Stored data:

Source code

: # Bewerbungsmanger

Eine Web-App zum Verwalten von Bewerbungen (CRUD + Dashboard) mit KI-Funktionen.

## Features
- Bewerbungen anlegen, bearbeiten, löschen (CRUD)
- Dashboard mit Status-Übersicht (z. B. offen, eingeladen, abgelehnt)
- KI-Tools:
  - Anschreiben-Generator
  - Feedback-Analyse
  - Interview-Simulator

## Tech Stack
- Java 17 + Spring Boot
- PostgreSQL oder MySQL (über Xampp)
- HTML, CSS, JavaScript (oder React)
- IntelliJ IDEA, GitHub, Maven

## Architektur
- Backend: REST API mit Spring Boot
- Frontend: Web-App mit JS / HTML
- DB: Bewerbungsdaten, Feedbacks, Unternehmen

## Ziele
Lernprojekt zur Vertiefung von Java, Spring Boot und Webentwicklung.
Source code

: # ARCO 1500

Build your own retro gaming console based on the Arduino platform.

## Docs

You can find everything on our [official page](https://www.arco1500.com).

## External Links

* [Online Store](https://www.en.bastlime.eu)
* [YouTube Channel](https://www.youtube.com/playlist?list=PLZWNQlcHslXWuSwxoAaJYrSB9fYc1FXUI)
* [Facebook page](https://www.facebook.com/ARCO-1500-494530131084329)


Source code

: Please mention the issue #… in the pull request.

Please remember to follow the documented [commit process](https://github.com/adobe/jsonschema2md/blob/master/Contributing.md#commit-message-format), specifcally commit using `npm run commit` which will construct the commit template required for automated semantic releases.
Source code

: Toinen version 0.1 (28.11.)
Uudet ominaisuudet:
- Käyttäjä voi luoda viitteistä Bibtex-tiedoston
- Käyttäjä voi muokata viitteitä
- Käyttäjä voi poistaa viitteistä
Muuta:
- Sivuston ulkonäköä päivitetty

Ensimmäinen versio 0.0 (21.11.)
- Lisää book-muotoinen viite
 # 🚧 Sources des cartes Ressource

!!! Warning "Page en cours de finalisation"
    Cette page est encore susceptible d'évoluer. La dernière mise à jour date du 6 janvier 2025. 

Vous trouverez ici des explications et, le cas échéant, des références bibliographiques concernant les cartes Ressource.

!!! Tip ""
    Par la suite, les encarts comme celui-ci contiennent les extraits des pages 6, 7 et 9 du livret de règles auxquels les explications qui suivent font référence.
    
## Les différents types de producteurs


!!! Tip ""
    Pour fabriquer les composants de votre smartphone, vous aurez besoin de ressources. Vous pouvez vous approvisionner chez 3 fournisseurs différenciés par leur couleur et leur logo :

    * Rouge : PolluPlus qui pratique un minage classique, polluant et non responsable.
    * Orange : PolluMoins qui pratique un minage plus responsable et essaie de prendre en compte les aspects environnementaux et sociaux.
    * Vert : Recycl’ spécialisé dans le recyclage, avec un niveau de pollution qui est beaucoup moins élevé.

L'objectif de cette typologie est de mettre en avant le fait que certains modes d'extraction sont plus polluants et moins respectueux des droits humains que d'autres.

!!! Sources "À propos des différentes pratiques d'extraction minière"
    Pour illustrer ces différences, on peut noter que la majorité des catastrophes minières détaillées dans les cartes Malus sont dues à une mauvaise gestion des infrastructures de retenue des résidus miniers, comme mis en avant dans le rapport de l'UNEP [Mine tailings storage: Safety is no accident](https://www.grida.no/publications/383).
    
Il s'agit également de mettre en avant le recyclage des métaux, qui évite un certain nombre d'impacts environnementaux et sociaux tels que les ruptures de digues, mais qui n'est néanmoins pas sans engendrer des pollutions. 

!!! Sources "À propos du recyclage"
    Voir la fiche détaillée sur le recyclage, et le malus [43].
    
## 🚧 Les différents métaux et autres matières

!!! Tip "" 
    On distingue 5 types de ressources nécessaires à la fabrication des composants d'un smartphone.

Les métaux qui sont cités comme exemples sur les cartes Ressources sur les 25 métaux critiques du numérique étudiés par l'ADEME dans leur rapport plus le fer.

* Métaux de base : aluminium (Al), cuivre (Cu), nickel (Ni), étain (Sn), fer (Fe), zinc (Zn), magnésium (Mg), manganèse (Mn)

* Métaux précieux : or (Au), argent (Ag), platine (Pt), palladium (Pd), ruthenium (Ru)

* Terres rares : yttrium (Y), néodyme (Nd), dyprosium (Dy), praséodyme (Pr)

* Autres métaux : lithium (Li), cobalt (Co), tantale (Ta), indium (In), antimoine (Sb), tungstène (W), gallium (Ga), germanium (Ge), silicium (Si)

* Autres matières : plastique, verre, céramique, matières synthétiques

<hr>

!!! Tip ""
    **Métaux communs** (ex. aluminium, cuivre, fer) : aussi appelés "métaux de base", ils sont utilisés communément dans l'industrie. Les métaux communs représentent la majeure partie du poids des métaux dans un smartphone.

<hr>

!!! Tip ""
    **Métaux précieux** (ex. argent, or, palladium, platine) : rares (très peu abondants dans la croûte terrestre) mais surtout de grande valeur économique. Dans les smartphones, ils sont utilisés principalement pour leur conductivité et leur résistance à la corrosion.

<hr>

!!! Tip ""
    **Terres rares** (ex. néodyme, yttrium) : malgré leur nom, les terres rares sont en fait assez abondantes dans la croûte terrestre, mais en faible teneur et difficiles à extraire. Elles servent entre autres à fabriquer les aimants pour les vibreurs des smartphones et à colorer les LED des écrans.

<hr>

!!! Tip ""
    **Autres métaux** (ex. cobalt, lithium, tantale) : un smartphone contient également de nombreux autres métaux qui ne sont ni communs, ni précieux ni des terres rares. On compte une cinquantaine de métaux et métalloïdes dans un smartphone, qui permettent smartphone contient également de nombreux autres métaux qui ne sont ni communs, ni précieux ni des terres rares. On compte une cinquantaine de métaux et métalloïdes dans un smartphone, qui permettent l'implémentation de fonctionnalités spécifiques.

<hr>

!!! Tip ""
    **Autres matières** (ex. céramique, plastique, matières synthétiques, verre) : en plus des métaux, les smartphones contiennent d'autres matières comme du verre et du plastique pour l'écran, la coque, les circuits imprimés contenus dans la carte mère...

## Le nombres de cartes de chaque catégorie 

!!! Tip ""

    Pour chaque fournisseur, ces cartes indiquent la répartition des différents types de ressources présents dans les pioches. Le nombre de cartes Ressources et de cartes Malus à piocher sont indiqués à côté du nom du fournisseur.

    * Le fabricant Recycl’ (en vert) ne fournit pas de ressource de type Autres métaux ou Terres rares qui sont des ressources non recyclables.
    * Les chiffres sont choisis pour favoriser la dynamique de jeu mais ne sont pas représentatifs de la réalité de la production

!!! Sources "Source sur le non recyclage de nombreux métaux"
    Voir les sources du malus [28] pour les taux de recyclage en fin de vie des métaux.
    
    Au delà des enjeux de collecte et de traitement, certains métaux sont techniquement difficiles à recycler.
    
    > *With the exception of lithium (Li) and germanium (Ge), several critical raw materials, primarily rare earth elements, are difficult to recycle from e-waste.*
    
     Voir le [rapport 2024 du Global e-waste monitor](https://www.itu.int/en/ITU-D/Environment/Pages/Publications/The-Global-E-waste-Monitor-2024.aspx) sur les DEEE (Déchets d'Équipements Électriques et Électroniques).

→ **TASK DETAILS**: Which lines of the records above contain the word "synthétiques"? Report each one.

→ **YOUR RESPONSE**:
* Autres matières : plastique, verre, céramique, matières synthétiques
    **Autres matières** (ex. céramique, plastique, matières synthétiques, verre) : en plus des métaux, les smartphones contiennent d'autres matières comme du verre et du plastique pour l'écran, la coque, les circuits imprimés contenus dans la carte mère...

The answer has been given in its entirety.